Justice Douglas on Public Purpose and Federal Eminent Domain in Youngstown

January 22nd, 2015

While teaching Youngstown today, I noticed something that I hadn’t seen before. In Justice Douglas’s concurring opinion, he explains that the federal government can condemn property for any “public purpose.” Not public use, as the 5th Amendment provides, but public purpose.

The power of the Federal Government to condemn property is well established. It can condemn for any public purpose; and I have no doubt but that condemnation of a plant, factory, or industry in order to promote industrial peace would be constitutional. But there is a duty to pay for all property taken by the Government. The command of the Fifth Amendment is that no “private property be taken for public use, without just compensa- tion.” That constitutional requirement has an important bearing on the present case.

Only two years later in Berman v.
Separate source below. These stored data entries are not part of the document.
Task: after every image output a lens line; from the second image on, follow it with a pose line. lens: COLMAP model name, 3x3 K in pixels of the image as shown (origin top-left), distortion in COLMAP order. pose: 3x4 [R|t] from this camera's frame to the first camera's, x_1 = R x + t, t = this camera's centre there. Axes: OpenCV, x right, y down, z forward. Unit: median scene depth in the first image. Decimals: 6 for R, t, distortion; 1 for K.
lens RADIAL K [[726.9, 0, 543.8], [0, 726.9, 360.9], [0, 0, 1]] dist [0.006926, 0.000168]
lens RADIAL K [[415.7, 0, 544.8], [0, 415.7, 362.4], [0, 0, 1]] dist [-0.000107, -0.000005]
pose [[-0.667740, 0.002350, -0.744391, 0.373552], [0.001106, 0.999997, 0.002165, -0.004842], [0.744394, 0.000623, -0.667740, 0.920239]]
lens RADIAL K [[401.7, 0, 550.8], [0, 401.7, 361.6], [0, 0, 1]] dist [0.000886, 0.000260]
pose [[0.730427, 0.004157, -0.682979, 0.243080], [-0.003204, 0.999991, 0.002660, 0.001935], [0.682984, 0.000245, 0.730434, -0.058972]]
Parker, Justice Douglas wrote for the Court that the appropriate standard is one of public purpose, not public use.

It is not for the courts to oversee the choice of the boundary line nor to sit in review on the size of a particular project area. Once the question of the public purpose has been decided, the amount and character of land to be taken for the project and the need for a particular tract to complete the integrated plan rests in the discretion of the legislative branch.
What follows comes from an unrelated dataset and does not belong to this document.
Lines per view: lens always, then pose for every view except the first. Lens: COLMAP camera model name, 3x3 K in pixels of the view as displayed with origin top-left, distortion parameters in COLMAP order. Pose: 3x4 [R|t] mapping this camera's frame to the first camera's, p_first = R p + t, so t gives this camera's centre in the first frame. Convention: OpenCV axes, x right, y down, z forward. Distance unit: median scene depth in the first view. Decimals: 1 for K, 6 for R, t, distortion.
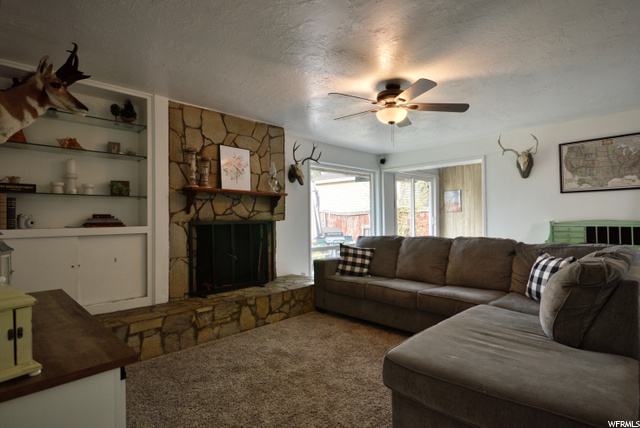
lens RADIAL K [[336.5, 0, 319.8], [0, 336.5, 213.3], [0, 0, 1]] dist [0.003432, 0.000224]
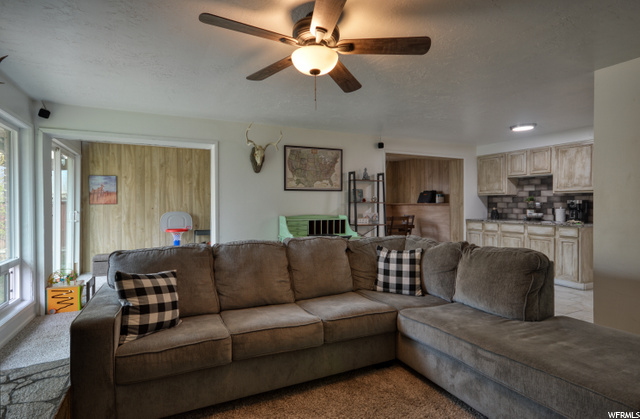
lens RADIAL K [[335.3, 0, 315.0], [0, 335.3, 209.6], [0, 0, 1]] dist [0.013614, 0.000644]
pose [[0.324399, -0.001006, 0.945920, -0.290727], [-0.013530, 0.999892, 0.005703, -0.005151], [-0.945824, -0.014648, 0.324350, 0.570788]]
The Kelo Court would go on to apply the public purpose standard, effectively writing the public use clause out of the Constitution. Douglas telegraphed his view on the eminent domain power, which the other Justices elided, in an emergency case.

As an aside today I asked my students whether Congress could have passed a statute seizing all of the steel mills under its federal eminent domain power. The Justices, Douglas in particular, seem to assume such a statute would be within Congres’s powers.

In light of Will Baude’s excellent article on the federal eminent domain power, I don’t know if the answer is clearly correct, to the extent that Congress has to rely on its necessary and proper powers. Seizing still mills nationwide–and their employees–for an indeterminate period of time may be for a public purpose, and probably for a public use, but I think it would amount to “a great substantive and independent power which cannot be implied as incidental to other powers or used as a means of executing them.” And if this is correct–that not even Congress could have seized the mills–than Truman most certainly lacked the power to do it. Even if we were in Zone 1 or 2, Congress could not have delegated this power to the President.